### Provided data ###

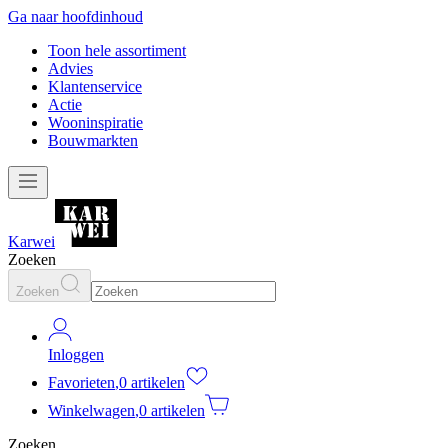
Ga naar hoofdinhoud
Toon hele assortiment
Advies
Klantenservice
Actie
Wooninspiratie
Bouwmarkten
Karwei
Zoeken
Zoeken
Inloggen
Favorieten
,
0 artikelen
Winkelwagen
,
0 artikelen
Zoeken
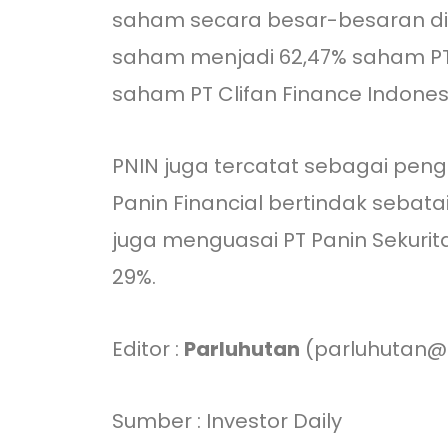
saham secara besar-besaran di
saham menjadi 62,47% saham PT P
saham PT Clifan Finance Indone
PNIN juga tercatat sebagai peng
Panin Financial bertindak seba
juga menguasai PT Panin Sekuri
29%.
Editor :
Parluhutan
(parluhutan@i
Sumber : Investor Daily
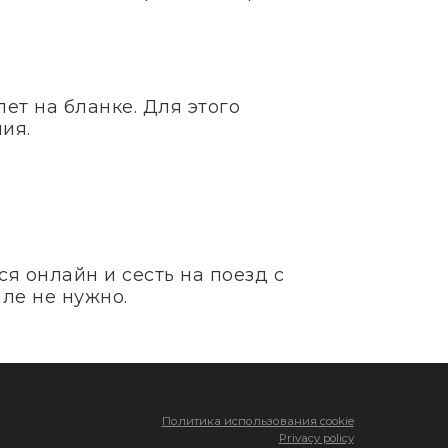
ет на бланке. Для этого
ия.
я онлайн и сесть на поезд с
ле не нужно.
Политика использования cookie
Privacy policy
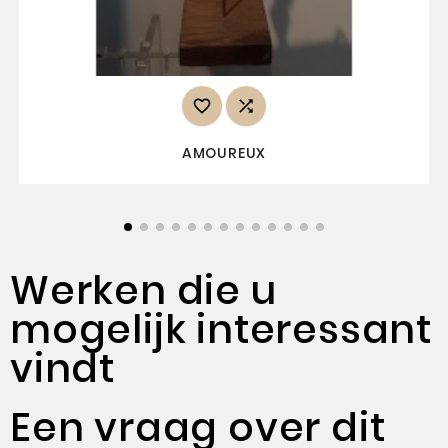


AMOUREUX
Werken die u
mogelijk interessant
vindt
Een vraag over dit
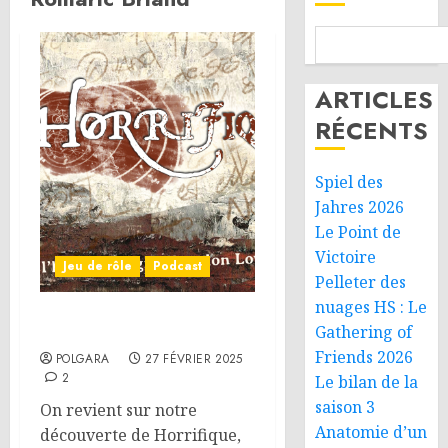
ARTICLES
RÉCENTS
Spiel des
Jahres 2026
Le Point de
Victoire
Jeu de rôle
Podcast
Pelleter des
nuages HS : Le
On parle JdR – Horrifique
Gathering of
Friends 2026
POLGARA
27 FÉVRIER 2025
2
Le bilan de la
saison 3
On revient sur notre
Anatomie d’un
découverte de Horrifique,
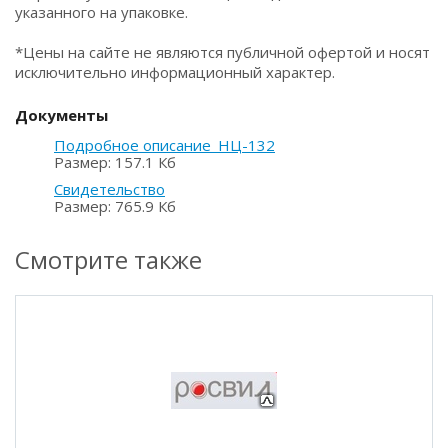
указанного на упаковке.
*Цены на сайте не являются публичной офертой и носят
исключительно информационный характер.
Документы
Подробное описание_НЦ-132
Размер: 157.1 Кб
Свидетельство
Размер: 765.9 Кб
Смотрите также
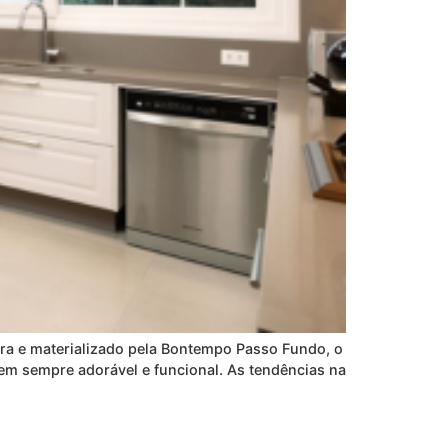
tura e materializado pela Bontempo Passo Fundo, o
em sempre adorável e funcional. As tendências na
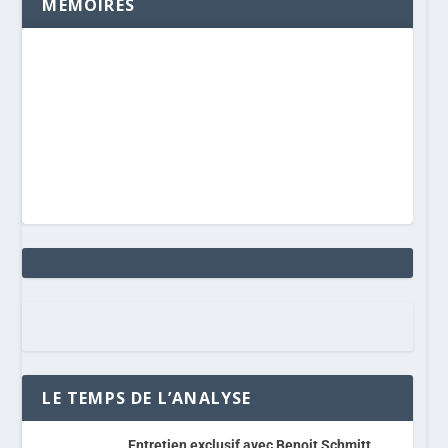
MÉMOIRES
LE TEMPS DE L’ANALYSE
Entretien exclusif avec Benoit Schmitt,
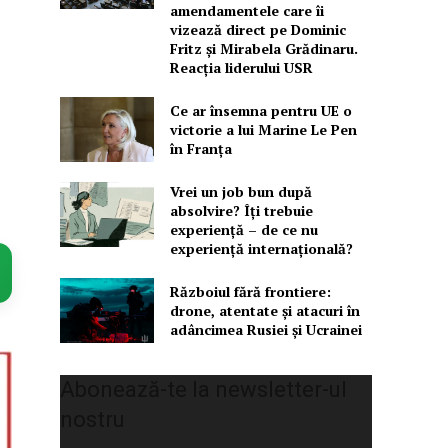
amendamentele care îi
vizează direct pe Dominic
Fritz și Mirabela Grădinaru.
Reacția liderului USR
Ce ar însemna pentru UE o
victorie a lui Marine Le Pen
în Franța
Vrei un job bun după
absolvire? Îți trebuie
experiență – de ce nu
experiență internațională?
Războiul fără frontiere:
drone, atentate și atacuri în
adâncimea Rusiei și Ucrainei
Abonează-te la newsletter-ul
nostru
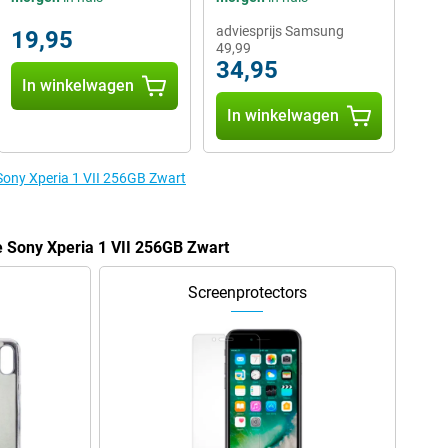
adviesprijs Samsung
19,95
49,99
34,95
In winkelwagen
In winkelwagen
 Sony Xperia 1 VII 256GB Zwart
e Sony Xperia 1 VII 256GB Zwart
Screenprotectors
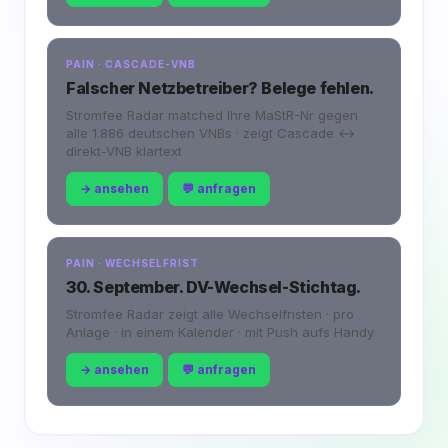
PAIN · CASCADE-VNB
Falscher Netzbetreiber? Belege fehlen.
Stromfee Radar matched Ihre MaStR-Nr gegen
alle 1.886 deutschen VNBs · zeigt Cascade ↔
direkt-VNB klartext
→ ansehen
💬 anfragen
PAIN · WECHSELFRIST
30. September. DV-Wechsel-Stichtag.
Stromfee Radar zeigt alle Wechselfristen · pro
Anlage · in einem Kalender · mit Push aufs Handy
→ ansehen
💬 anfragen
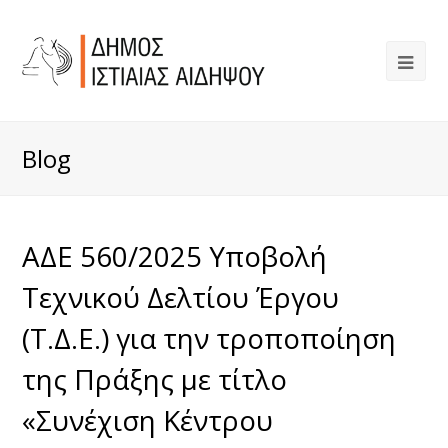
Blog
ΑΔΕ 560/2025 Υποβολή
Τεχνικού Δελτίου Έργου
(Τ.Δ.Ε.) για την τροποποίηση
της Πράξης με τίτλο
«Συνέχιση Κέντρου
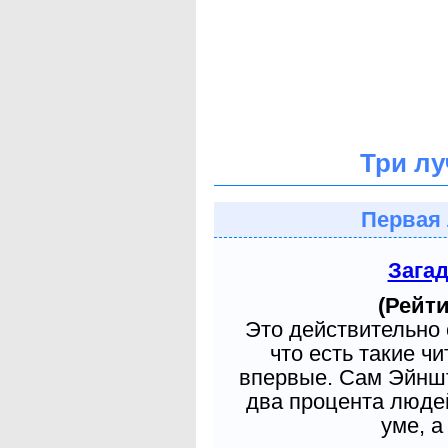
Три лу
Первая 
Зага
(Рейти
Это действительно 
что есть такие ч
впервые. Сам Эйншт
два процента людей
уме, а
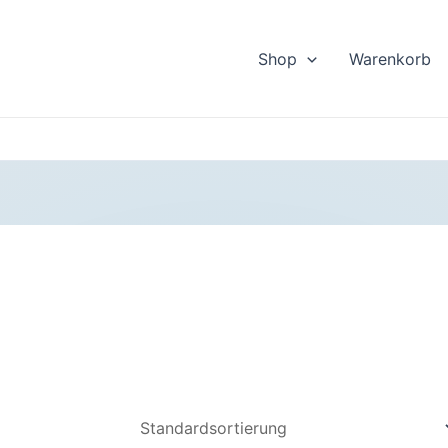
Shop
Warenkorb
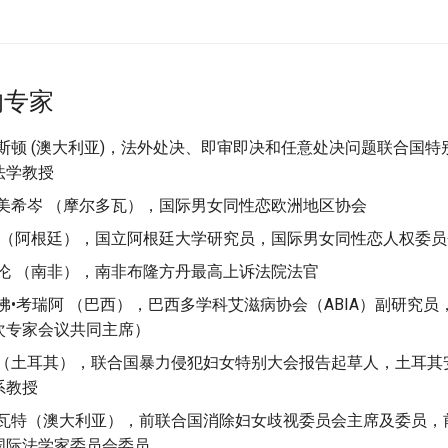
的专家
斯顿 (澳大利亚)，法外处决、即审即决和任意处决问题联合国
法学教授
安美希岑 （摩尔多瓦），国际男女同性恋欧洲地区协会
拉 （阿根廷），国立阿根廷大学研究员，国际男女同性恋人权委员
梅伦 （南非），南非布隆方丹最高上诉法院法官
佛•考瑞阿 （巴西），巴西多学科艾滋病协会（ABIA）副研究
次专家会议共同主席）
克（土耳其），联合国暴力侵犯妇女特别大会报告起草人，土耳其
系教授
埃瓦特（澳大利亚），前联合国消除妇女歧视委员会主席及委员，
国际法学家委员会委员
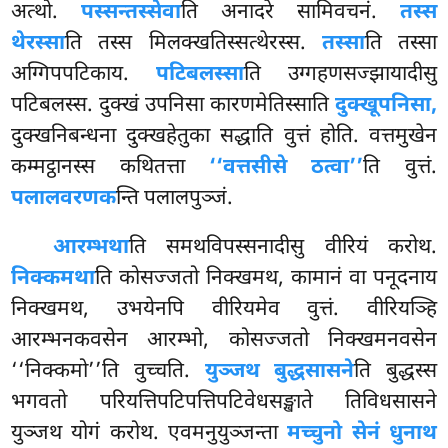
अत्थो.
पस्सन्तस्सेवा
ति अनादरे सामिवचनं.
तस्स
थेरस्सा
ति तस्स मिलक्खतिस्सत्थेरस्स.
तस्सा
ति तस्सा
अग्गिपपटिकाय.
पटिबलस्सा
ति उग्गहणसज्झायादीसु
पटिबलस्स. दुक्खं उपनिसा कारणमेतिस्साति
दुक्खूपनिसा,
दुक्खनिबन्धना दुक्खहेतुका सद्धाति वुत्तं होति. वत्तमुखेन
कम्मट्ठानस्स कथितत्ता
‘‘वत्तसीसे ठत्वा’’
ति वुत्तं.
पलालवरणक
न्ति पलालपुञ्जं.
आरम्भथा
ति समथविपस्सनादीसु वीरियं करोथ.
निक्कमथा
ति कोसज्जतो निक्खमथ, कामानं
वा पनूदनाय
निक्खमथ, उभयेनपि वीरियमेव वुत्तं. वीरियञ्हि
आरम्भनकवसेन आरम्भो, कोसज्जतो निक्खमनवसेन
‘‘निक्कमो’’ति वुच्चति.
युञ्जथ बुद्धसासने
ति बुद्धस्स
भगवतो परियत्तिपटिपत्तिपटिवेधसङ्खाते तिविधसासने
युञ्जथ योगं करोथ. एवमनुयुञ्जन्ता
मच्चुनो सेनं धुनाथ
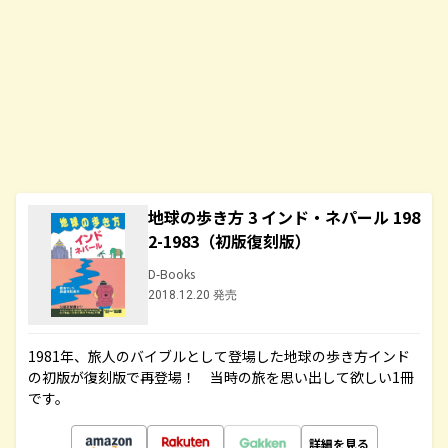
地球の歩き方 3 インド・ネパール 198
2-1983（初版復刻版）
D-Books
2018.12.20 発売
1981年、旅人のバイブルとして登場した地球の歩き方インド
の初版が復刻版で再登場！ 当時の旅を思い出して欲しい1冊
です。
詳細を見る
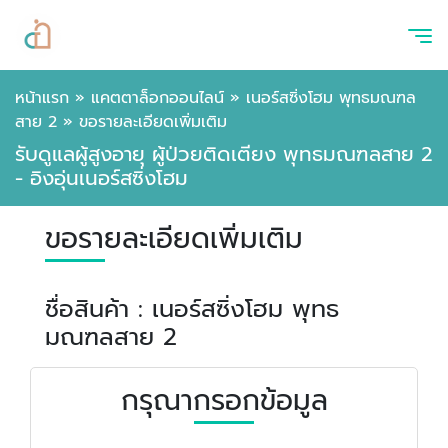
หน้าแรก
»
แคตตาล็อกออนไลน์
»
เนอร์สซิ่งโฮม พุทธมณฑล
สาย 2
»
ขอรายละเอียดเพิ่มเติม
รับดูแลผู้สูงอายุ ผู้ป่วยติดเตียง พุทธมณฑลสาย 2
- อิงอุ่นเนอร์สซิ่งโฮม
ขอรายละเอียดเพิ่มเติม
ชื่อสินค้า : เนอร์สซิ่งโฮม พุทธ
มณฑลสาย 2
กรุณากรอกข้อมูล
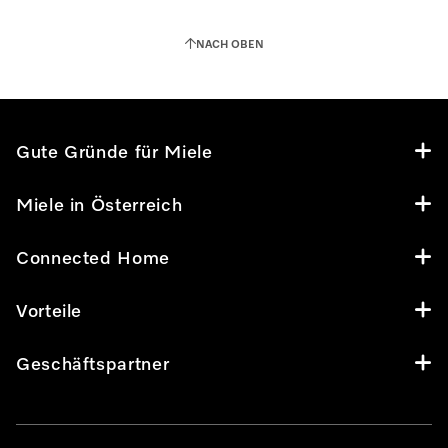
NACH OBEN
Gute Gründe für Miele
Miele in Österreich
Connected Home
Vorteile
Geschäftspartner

###

### The problem
Starting at the line that contains "PAIN · CASCADE-VNB" and continuing through the last line of the data, lay out each line as an item in a numbered list. Skip blank lines and leave out the pictures.

### Answer box
1. PAIN · CASCADE-VNB
2. Falscher Netzbetreiber? Belege fehlen.
3. Stromfee Radar matched Ihre MaStR-Nr gegen
4. alle 1.886 deutschen VNBs · zeigt Cascade ↔
5. direkt-VNB klartext
6. → ansehen
7. 💬 anfragen
8. PAIN · WECHSELFRIST
9. 30. September. DV-Wechsel-Stichtag.
10. Stromfee Radar zeigt alle Wechselfristen · pro
11. Anlage · in einem Kalender · mit Push aufs Handy
12. → ansehen
13. 💬 anfragen
14. Blog
15. ΑΔΕ 560/2025 Υποβολή
16. Τεχνικού Δελτίου Έργου
17. (Τ.Δ.Ε.) για την τροποποίηση
18. της Πράξης με τίτλο
19. «Συνέχιση Κέντρου
20. Три лу
21. Первая 
22. Зага
23. (Рейти
24. Это действительно 
25. что есть такие ч
26. впервые. Сам Эйншт
27. два процента людей
28. уме, а
29. Shop
30. Warenkorb
31. 的专家
32. 斯顿 (澳大利亚)，法外处决、即审即决和任意处决问题联合国
33. 法学教授
34. 安美希岑 （摩尔多瓦），国际男女同性恋欧洲地区协会
35. 拉 （阿根廷），国立阿根廷大学研究员，国际男女同性恋人权委员
36. 梅伦 （南非），南非布隆方丹最高上诉法院法官
37. 佛•考瑞阿 （巴西），巴西多学科艾滋病协会（ABIA）副研究
38. 次专家会议共同主席）
39. 克（土耳其），联合国暴力侵犯妇女特别大会报告起草人，土耳其
40. 系教授
41. 埃瓦特（澳大利亚），前联合国消除妇女歧视委员会主席及委员，
42. 国际法学家委员会委员
43. अत्थो.
44. पस्सन्तस्सेवा
45. ति अनादरे सामिवचनं.
46. तस्स
47. थेरस्सा
48. ति तस्स मिलक्खतिस्सत्थेरस्स.
49. तस्सा
50. ति तस्सा
51. अग्गिपपटिकाय.
52. पटिबलस्सा
53. ति उग्गहणसज्झायादीसु
54. पटिबलस्स. दुक्खं उपनिसा कारणमेतिस्साति
55. दुक्खूपनिसा,
56. दुक्खनिबन्धना दुक्खहेतुका सद्धाति वुत्तं होति. वत्तमुखेन
57. कम्मट्ठानस्स कथितत्ता
58. ‘‘वत्तसीसे ठत्वा’’
59. ति वुत्तं.
60. पलालवरणक
61. न्ति पलालपुञ्जं.
62. आरम्भथा
63. ति समथविपस्सनादीसु वीरियं करोथ.
64. निक्कमथा
65. ति कोसज्जतो निक्खमथ, कामानं
66. वा पनूदनाय
67. निक्खमथ, उभयेनपि वीरियमेव वुत्तं. वीरियञ्हि
68. आरम्भनकवसेन आरम्भो, कोसज्जतो निक्खमनवसेन
69. ‘‘निक्कमो’’ति वुच्चति.
70. युञ्जथ बुद्धसासने
71. ति बुद्धस्स
72. भगवतो परियत्तिपटिपत्तिपटिवेधसङ्खाते तिविधसासने
73. युञ्जथ योगं करोथ. एवमनुयुञ्जन्ता
74. मच्चुनो सेनं धुनाथ
75. 地球の歩き方 3 インド・ネパール 198
76. 2-1983（初版復刻版）
77. D-Books
78. 2018.12.20 発売
79. 1981年、旅人のバイブルとして登場した地球の歩き方インド
80. の初版が復刻版で再登場！ 当時の旅を思い出して欲しい1冊
81. です。
82. 詳細を見る
83. หน้าแรก
84. »
85. แคตตาล็อกออนไลน์
86. »
87. เนอร์สซิ่งโฮม พุทธมณฑล
88. สาย 2
89. »
90. ขอรายละเอียดเพิ่มเติม
91. รับดูแลผู้สูงอายุ ผู้ป่วยติดเตียง พุทธมณฑลสาย 2
92. - อิงอุ่นเนอร์สซิ่งโฮม
93. ขอรายละเอียดเพิ่มเติม
94. ชื่อสินค้า : เนอร์สซิ่งโฮม พุทธ
95. มณฑลสาย 2
96. กรุณากรอกข้อมูล
97. NACH OBEN
98. Gute Gründe für Miele
99. Miele in Österreich
100. Connected Home
101. Vorteile
102. Geschäftspartner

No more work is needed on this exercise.